In some areas, a child may also need a referral for COVID-19 testing.

Call a doctor if:

  • the child seems very ill
  • they develop a rash
  • their symptoms get better and then get worse again
  • they recover from COVID-19 but then develop inflammatory symptoms, such as a rash, fever, or bloodshot eyes

Go to the emergency room if a child:

  • gasps for air or shows signs of respiratory distress, such as bluish lips, breathing very fast, or difficulty breathing
  • seems confused, seems lethargic, or cannot wake up
  • reports pressure or pain in their chest
  • has symptoms of organ failure, such as intense pain in the stomach, difficulty passing urine, an inability to move without help, or an inability to think clearly

Treatment

No medication can cure COVID-19. Although hospitals and researchers are exploring experimental treatments, these are currently only available to very sick people.

Most children can recover with home treatment. To help a child with COVID-19:

  • Encourage them to rest.
  • Give them lots of fluids to prevent dehydration.
  • Check on them regularly to ensure that they are not getting worse.
  • Ask a doctor about over-the-counter pain and fever relievers.
  • Have them stay in a single area of the house, if possible. Clean and disinfect all surfaces they touch, and encourage other family members to avoid them. Also, wear a face mask when caring for a sick child.
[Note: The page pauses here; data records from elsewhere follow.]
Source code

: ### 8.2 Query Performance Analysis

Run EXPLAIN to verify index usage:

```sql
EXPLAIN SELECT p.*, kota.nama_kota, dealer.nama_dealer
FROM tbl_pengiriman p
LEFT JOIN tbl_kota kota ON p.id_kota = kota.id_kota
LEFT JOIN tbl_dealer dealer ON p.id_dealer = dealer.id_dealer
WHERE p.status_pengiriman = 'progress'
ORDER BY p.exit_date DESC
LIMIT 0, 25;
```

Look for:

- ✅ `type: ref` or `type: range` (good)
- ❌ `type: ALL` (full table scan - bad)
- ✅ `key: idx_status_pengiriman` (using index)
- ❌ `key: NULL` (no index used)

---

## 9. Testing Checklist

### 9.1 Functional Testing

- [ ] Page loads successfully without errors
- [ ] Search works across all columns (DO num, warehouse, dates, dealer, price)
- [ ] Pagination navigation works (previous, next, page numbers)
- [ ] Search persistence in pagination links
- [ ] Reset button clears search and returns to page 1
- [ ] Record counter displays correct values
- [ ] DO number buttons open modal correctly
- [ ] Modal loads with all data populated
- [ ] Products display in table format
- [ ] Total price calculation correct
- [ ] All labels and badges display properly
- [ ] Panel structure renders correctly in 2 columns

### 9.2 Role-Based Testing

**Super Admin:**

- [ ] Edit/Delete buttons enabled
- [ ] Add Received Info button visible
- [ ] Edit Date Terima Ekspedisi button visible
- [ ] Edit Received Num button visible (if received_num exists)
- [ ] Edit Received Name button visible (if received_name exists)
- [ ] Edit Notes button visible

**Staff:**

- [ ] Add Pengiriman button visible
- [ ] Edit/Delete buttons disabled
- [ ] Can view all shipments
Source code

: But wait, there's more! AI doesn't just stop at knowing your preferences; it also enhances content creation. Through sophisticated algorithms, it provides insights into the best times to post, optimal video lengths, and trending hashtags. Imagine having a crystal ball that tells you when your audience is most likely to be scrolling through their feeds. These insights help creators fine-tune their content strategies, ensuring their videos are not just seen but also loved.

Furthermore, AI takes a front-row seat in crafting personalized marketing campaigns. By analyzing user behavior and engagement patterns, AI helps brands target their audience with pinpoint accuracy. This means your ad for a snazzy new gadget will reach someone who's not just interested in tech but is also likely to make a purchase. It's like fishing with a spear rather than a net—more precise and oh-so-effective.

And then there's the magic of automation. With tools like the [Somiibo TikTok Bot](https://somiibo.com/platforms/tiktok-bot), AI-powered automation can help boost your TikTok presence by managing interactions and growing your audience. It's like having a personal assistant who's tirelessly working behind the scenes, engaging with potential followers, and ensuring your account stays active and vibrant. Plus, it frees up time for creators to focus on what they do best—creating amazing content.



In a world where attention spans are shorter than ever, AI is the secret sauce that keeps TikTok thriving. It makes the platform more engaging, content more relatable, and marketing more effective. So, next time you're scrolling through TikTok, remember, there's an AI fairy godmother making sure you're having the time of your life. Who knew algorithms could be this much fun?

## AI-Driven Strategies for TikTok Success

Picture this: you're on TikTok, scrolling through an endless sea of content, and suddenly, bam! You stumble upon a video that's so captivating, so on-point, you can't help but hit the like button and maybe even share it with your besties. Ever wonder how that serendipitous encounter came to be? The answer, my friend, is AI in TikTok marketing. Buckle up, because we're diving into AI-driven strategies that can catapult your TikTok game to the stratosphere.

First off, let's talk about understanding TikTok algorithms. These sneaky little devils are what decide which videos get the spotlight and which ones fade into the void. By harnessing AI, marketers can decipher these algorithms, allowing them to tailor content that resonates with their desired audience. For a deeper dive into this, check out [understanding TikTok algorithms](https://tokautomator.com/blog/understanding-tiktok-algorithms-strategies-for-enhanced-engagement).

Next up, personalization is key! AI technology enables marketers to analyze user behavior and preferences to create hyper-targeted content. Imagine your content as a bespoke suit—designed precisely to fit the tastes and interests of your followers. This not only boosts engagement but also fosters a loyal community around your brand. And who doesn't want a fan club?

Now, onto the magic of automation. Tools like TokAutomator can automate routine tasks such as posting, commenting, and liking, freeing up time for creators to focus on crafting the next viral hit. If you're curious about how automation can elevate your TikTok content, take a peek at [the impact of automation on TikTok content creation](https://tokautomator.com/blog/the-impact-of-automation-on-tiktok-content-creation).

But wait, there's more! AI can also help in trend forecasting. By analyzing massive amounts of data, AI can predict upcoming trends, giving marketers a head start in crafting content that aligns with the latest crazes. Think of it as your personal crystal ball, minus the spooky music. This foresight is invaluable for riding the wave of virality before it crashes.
Parents and caregivers may find these guidelines challenging to follow when caring for a child or infant. The CDC offer some advice on how to manage risk around children.

It may also be a good idea to speak to a medical professional about how best to care for a child with a suspected SARS-CoV-2 infection. Children under 2 years of age should not wear a face covering.

Very sick children may need to go to the hospital. In the hospital, doctors will focus on managing the child’s symptoms. They might need oxygen, intravenous fluids, or steroid medications to help them breathe.

Rarely, a child might need a ventilator if they cannot breathe well on their own.